Ministry enters row over death of doctor

Yu Aitong
05 November 2009

The Ministry of Health has stepped in and ordered the Beijing health bureau to look into the case of a Peking University professor of medicine who died in 2006 after being treated by three unlicensed medical postgraduates at the Peking University First Hospital.

The case has caused a national outcry after it was reported by CCTV on Wednesday, ahead of a second trial to be held today at the Beijing Municipal High Court.

The doctor who died was Xiong Zhuowei. Her husband, Wang Jianguo, an economics professor at Peking University, sued the hospital in the Beijing No1 Intermediate Court. The court ruled in July that the hospital was fully responsible for her death and ordered it to pay 750,000 yuan (HK$852,500) in compensation. Now Wang is appealing for more compensation.

Xiong, 49, who had won two prestigious national research grants, went to see doctors at the hospital when she felt a slight pain in her back. A doctor told her that she needed small surgery and would recover in four days. The surgery took place on January 24, 2006, but a few days later, Xiong collapsed on the ground.

On January 31, the hospital announced that Xiong had died of a pulmonary embolism. Wang said he could not believe that his wife of 20 years could die from a minor operation. Then he read her medical record: “Three of her ribs were fractured, and while doctors were trying to revive her with cardiopulmonary resuscitation, they caused damage to her heart and liver. I almost fainted while I was reading her medical record.” Wang said.

Wang discovered that three doctors involved in Xiong’s treatment and attempts to revive her were housemen and interns forbidden from practising without supervision.

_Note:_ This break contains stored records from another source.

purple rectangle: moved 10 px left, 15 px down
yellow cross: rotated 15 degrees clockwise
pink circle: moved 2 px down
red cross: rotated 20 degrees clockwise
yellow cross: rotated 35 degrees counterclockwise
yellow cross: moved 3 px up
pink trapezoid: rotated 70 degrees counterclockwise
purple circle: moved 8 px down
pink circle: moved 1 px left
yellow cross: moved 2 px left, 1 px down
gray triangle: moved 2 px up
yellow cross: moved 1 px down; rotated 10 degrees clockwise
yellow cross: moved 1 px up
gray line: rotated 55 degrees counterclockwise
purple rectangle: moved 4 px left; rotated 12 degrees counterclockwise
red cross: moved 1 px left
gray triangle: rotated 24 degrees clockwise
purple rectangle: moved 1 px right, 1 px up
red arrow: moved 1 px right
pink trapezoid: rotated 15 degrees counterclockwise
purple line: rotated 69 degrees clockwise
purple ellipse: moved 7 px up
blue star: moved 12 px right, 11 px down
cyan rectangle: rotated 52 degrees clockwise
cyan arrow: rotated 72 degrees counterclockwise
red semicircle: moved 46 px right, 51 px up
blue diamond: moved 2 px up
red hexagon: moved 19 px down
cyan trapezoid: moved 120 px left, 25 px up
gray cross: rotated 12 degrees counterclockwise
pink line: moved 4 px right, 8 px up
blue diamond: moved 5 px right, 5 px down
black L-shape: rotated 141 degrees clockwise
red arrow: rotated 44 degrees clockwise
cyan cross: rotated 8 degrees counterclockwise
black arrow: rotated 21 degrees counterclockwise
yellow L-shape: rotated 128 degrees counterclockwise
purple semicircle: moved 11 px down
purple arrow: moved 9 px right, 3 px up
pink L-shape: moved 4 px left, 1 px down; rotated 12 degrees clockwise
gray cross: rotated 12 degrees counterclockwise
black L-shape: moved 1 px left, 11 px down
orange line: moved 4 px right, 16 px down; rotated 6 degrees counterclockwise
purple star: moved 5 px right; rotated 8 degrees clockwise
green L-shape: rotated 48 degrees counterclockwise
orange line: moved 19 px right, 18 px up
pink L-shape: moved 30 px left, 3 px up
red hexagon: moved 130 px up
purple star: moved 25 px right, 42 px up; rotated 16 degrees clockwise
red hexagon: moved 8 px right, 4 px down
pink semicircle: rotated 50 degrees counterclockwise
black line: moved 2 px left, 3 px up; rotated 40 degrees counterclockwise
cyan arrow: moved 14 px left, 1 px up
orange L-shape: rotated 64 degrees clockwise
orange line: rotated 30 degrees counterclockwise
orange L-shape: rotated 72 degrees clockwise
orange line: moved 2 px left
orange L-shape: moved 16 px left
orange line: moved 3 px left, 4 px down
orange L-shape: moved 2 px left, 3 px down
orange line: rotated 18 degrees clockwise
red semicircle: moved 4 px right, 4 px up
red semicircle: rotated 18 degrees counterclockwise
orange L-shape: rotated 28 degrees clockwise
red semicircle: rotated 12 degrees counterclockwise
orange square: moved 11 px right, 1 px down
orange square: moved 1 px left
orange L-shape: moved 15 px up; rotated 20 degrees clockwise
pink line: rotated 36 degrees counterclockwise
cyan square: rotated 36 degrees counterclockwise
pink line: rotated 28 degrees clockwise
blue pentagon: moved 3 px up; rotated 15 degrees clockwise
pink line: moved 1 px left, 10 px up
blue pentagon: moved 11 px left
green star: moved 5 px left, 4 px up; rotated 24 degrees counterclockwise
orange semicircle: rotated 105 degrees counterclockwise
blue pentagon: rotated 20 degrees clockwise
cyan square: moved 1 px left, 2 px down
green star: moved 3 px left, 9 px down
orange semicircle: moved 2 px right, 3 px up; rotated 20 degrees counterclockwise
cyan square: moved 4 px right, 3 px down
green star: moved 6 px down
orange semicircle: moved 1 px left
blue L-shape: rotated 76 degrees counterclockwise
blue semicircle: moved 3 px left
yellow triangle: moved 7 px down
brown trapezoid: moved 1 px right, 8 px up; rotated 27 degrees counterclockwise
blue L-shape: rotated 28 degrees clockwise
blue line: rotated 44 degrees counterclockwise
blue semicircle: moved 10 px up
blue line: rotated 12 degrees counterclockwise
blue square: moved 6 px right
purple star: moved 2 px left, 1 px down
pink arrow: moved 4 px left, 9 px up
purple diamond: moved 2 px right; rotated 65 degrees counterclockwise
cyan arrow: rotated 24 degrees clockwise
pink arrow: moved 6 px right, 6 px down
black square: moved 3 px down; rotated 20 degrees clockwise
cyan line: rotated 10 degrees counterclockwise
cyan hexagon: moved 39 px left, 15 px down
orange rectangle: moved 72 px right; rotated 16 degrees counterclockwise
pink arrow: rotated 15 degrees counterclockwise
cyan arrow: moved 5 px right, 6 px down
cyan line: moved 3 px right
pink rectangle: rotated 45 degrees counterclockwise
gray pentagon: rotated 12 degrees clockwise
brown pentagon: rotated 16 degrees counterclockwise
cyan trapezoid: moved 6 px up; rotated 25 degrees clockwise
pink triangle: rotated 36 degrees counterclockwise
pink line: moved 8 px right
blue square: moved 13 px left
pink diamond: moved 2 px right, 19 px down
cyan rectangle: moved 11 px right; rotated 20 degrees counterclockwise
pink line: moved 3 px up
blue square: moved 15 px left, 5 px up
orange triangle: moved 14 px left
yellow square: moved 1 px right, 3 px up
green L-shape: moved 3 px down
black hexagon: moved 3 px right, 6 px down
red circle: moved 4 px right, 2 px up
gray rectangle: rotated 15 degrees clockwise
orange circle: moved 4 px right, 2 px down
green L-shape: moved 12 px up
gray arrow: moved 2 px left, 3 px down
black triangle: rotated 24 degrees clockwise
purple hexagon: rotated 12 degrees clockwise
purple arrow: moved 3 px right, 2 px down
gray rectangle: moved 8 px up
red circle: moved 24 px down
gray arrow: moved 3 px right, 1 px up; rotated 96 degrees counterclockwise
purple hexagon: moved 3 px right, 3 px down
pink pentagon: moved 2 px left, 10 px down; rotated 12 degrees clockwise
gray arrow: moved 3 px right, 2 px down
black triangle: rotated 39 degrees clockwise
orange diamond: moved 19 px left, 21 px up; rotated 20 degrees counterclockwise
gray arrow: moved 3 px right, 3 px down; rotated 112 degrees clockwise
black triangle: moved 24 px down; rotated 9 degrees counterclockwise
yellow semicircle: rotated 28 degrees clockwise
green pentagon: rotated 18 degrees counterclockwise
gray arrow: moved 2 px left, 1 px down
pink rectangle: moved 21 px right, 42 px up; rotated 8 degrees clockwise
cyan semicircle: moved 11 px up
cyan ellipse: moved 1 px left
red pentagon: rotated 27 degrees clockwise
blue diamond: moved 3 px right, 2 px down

He contends his wife’s medical record was changed intentionally after she died to conceal the truth.

The hospital denied all the accusations yesterday. “The report [by CCTV] was not true, and the media and the family want to use public opinion to influence the final verdict,” a hospital spokesman, who would not identify himself, said. “The doctor, Yu Zhengrong, who was accused of being unlicensed when he treated the victim, had a certificate but not a licence at the time.” On the mainland, the two are separate documents.

“But he was allowed to treat patients under supervision during the interim, according to the Health Ministry policy,” the spokesman said. But the hospital has not given any information about the two other doctors, who were allegedly unlicensed.

“The hospital is making excuses,” said Zhuo Xiaoqin, Wang’s representative. He posted on the internet an official letter from the Beijing Health Supervision Institution giving the official investigation result from the Beijing Health Bureau.

It said the hospital had flouted regulations by hiring three medical school postgraduate students, including Yu, to treat patients without supervision.